I just don't see how this is possible. Let's assume SCOTUS make a fundamental shift in the entire concept of Constitutional rights for individuals and does rule, shifting to a concept of "rights for groups", that an association of two men, an association of two women, and an association of a man and woman must all be treated equally.* A state with domestic partnerships can say, "We already do this." Marriage neutering advocates are not going to settle for that, even if the federal government also treats domestic partnerships the same as marriage. So, eventually, it will go back to SCOTUS again. Now, I can see saying that SCOTUS would then have a harder time denying marriage neutering advocates what they want – a SCOTUS-imposed redefinition of the word "marriage" - but the article doesn't spell that out.

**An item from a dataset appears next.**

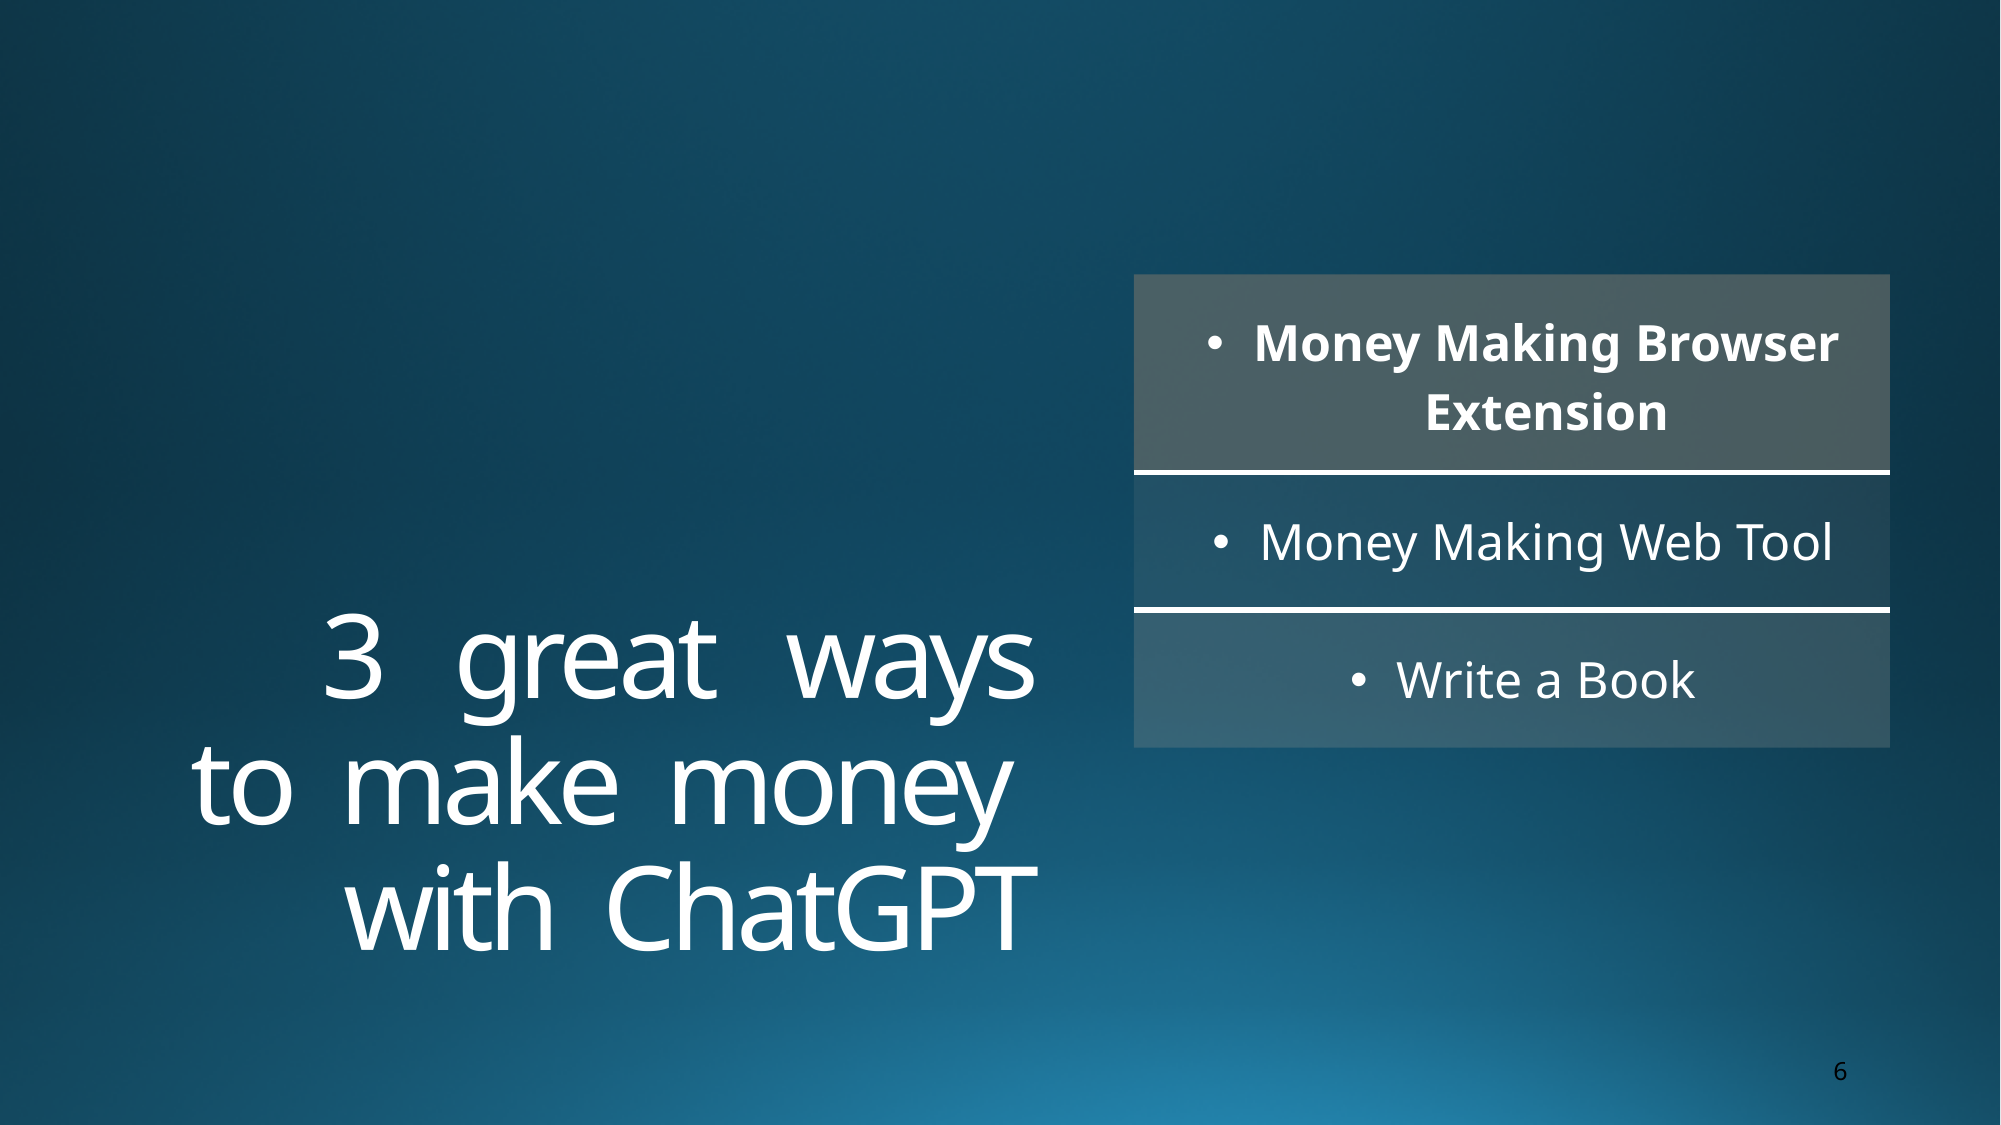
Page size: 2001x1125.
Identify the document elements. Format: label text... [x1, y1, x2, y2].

Like other articles in the paper and other major news media, the article equates neutering marriage with gay rights. However, wherever marriage licensing is neutered, any two people of the same sex can get one regardless of sexual orientation. But you'll never hear marriage neutering as "friendship rights" or "roommate rights".

Mary Bonauto, civil rights project director for GLAD, said the Boston group's lawsuits on behalf of gay couples focus on the principle of equal treatment under the law.

"The federal government doesn't marry people. States decide on marriage," she said. "We are asking, 'Why can the federal government treat one group of married people differently from another?'"

I'm sure a Muslim family consisting of one husband, four wives, and their children would like to know, too.
The Obama administration said last week that it believed this heightened-scrutiny standard was also the right way to judge discrimination based on sexual orientation.

Again, it isn't discrimination based on sexual orientation. It is distinguishing between different kinds of associations and different behaviors. But as the article details in a roundabout way, the homosexuality advocates are hoping SCOTUS will prevent treating these different things differently in any way - not just marriage licensing.

*A nationwide requirement to treat these three different kinds of associations as though they were all the same would have implications in all sorts of areas that marriage neutering advocates and homosexuality advocates likely haven't considered much. If men can form an association and call it whatever they want without being required to admit women, it will be very interesting to see the return of male-only clubs. What will Gloria Allred do?

1 comments,:

  1. If same sex marriage advocates were honest, they would press for a gay marriage definition. They cannot do that, however, because "gay" describes behavior stemming from same sex attraction. Such a marriage definition would require a proof of gayness, which is antithetical to the argument of equal protection. Such proof intrudes on leftist ideology. Can you imagine having to be gay licensed in order to participate in gay marriage?

    No one has to prove he is male or she is female, so gay activists press for same sex marriage instead of gay marriage.